And as the EU economy strengthens after years of stagnation, Cornelissen says the UK economy is becoming adversely affected by the weakness of the pound, which has fallen by 15% against the euro and US dollar since the original Brexit vote.
“The most recent figure for March was headline inflation of 2.3%, above the 2.0% target of the Bank of England, as the weak pound means higher import prices which are now feeding through,” he says. “The Bank isn’t in a hurry to hike rates because of the negative impact on growth now that Article 50 has been invoked. Rising inflation will damage household income in the UK, and there’s already been a weakening of the UK real estate market.”
Cornelissen says extending the negotiating period beyond April 2019 would be difficult because it would clash with European parliamentary elections due the following month. “This would make it doubly arcane as you would run into problems over whether the UK could field candidates. And such a deadline extension would need to be agreed by the other 27 states, and it’s hard to see them allowing it.”
Triggering Article 50 is already priced in to financial markets, so the longer-term focus will be on how the negotiations develop, with the pound set to weaken further, says Lukas Daalder, Chief Investment Officer of Robeco Investment Solutions.

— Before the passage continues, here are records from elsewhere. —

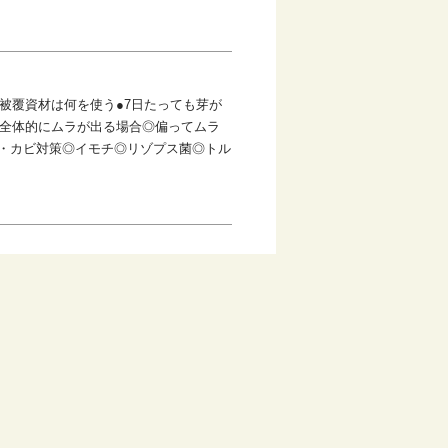
被覆資材は何を使う●7日たっても芽が
◎全体的にムラが出る場合◎偏ってムラ
気・カビ対策◎イモチ◎リゾプス菌◎トル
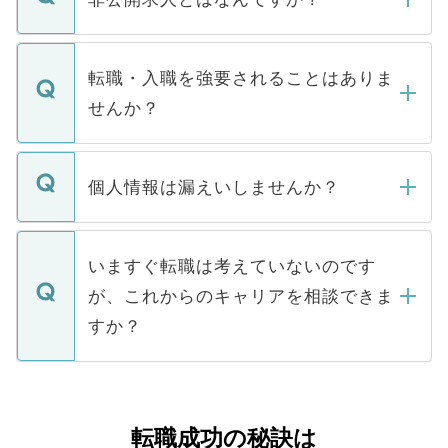
お電話にて次のステップのご案内をいたし
ます。通常、5営業日以内にはご連絡をせて
マイナビDOCTORで取り扱っている求人の
いただきますので、しばらくお待ちくださ
うち約3割は、Webサイトからご覧いただ
転職・入職を強要されることはありま
い。
けない「非公開求人」です。非公開求人は
せんか？
下記の理由によって、一般には公開してい
ません。
転職・入職を強要することは一切ありませ
ん。また、仮に応募先から内定をいただい
個人情報は漏えいしませんか？
■応募殺到を避けるため 人気のある医療機
たとしても、ご本人が納得しない限り、内
関を公にしてしまうと、応募が殺到する場
定を承諾する必要はありません。内定先へ
個人情報が漏えいすることはありませんの
合があります。 選考を効率よく行うため
の辞退の連絡はキャリアパートナーが行い
で、ご安心ください。当サイトからの登録
いますぐ転職は考えていないのです
に、医療機関が求める条件に合った人材の
ますので、ご安心ください。
などで収集したご登録者様の個人情報は、
が、これからのキャリアを相談できま
みを人材紹介会社に依頼するケースが増え
ご本人のキャリアアップおよび転職活動の
ています。
すか？
支援を目的に使用いたします。お預かりし
ているすべての個人データはご本人の許可
お気軽にご相談ください。先生専任のキャ
なく、医療機関側に開示したり、第三者に
リアパートナーが将来のご希望などをおう
提供することは一切ありません。また弊社
かがいして、現在の医療機関の状況や紹介
転職成功の秘訣は
は、個人情報の取り扱いについての厳密な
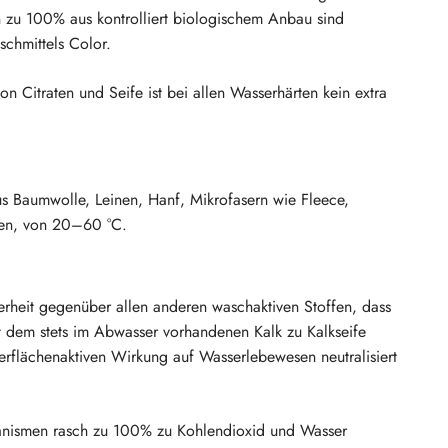
 zu 100% aus kontrolliert biologischem Anbau sind
chmittels Color.
n Citraten und Seife ist bei allen Wasserhärten kein extra
aus Baumwolle, Leinen, Hanf, Mikrofasern wie Fleece,
ben, von 20–60 °C.
erheit gegenüber allen anderen waschaktiven Stoffen, dass
t dem stets im Abwasser vorhandenen Kalk zu Kalkseife
berflächenaktiven Wirkung auf Wasserlebewesen neutralisiert
ganismen rasch zu 100% zu Kohlendioxid und Wasser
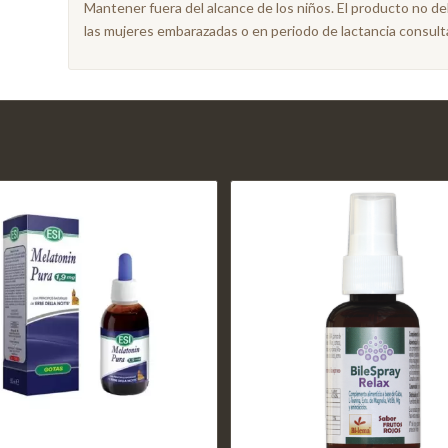
Mantener fuera del alcance de los niños. El producto no d
las mujeres embarazadas o en periodo de lactancia consultar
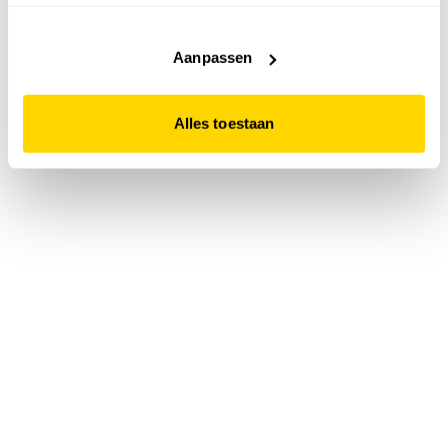
accepteert. Dit doe je door op "Alles toestaan" te klikken.
Liever geen cookies? Hou er dan rekening mee dat de
website niet optimaal functioneert.
Aanpassen
Alles toestaan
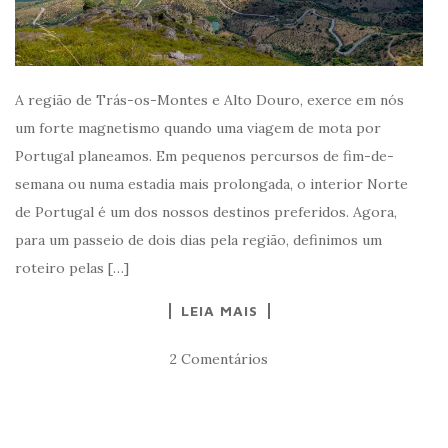
A região de Trás-os-Montes e Alto Douro, exerce em nós
um forte magnetismo quando uma viagem de mota por
Portugal planeamos. Em pequenos percursos de fim-de-
semana ou numa estadia mais prolongada, o interior Norte
de Portugal é um dos nossos destinos preferidos. Agora,
para um passeio de dois dias pela região, definimos um
roteiro pelas […]
LEIA MAIS
2 Comentários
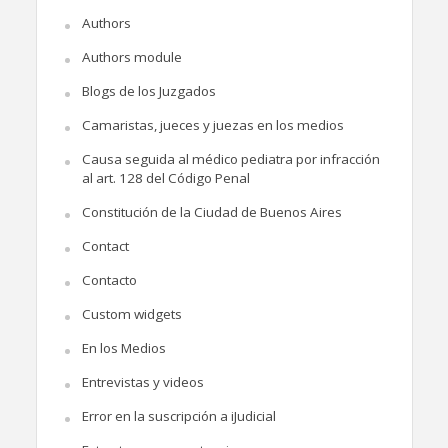
Authors
Authors module
Blogs de los Juzgados
Camaristas, jueces y juezas en los medios
Causa seguida al médico pediatra por infracción
al art. 128 del Código Penal
Constitución de la Ciudad de Buenos Aires
Contact
Contacto
Custom widgets
En los Medios
Entrevistas y videos
Error en la suscripción a iJudicial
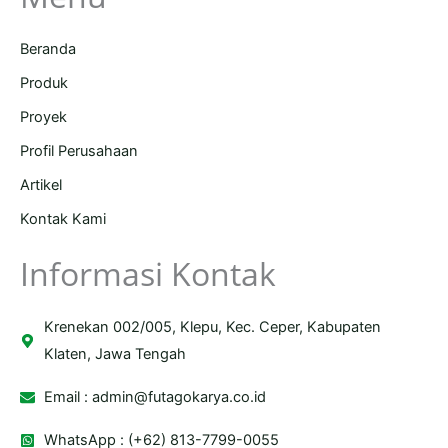
Beranda
Produk
Proyek
Profil Perusahaan
Artikel
Kontak Kami
Informasi Kontak
Krenekan 002/005, Klepu, Kec. Ceper, Kabupaten
Klaten, Jawa Tengah
Email :
admin@futagokarya.co.id
WhatsApp : (+62) 813-7799-0055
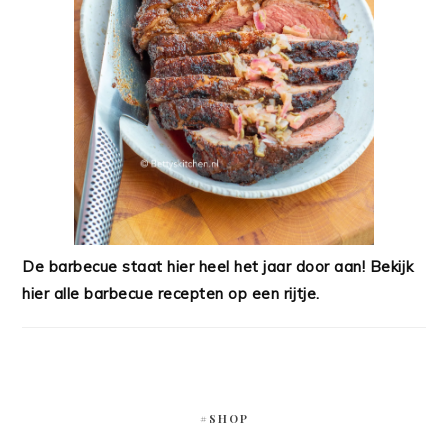
De barbecue staat hier heel het jaar door aan! Bekijk
hier alle barbecue recepten op een rijtje.
#SHOP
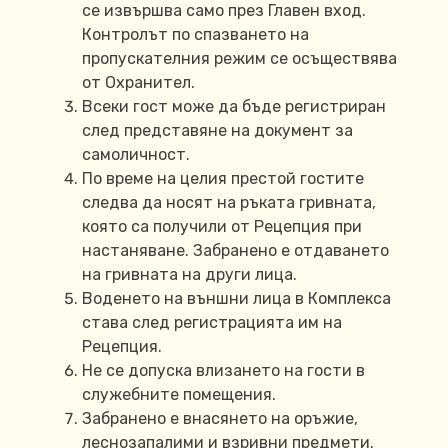
се извършва само през Главен вход.
Контролът по спазването на
пропускателния режим се осъществява
от Охранител.
Всеки гост може да бъде регистриран
след представяне на документ за
самоличност.
По време на целия престой гостите
следва да носят на ръката гривната,
която са получили от Рецепция при
настаняване. Забранено е отдаването
на гривната на други лица.
Воденето на външни лица в Комплекса
става след регистрацията им на
Рецепция.
Не се допуска влизането на гости в
служебните помещения.
Забранено е внасянето на оръжие,
леснозапалими и взривни предмети.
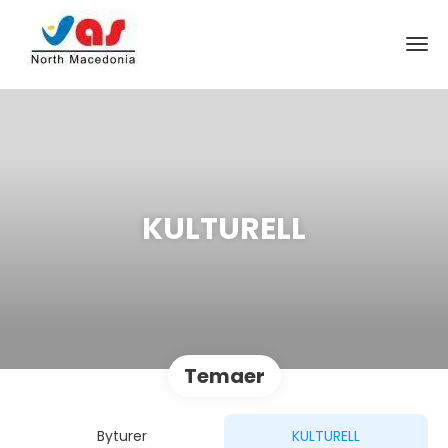
KULTURELL
Temaer
Byturer
KULTURELL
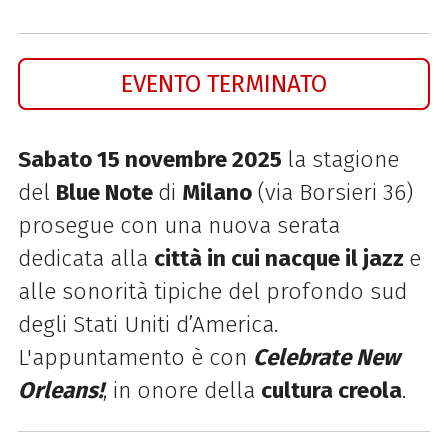
EVENTO TERMINATO
Sabato 15 novembre 2025
la stagione
del
Blue Note
di
Milano
(via Borsieri 36)
prosegue con una nuova serata
dedicata alla
città in cui nacque il jazz
e
alle sonorità tipiche del profondo sud
degli Stati Uniti d’America.
L'appuntamento è con
Celebrate New
Orleans!
, in onore della
cultura creola
.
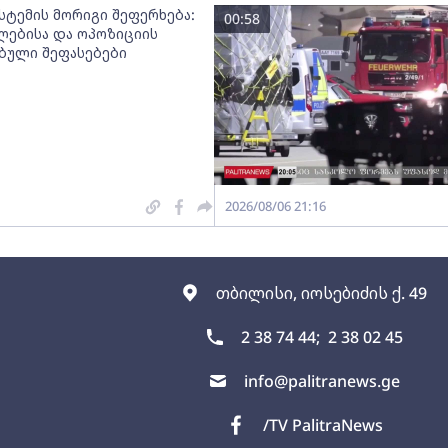
სტემის მორიგი შეფერხება:
00:58
ებისა და ოპოზიციის
ებული შეფასებები
2026/08/06 21:16
თბილისი, იოსებიძის ქ. 49
2 38 74 44;
2 38 02 45
info@palitranews.ge
/TV PalitraNews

“This process has been well flagged and under normal circumstances should not have any market impact in the short term, though there might be a small risk of ‘buy the rumor, sell the facts’ with the unwinding of speculative positions as the process unfolds,” he says.
“The general outcome is a weakening of both the UK and EU on the world stage, so this does mean that if investors have high exposure to UK domestic demand or EU exporters, there’s a clear risk going forward. This is already reflected in most stock markets, which have priced in a discount linked to the whole Brexit process, and also to the French elections and other potentially destabilizing events. In the longer term though, we see the pound weakening further.”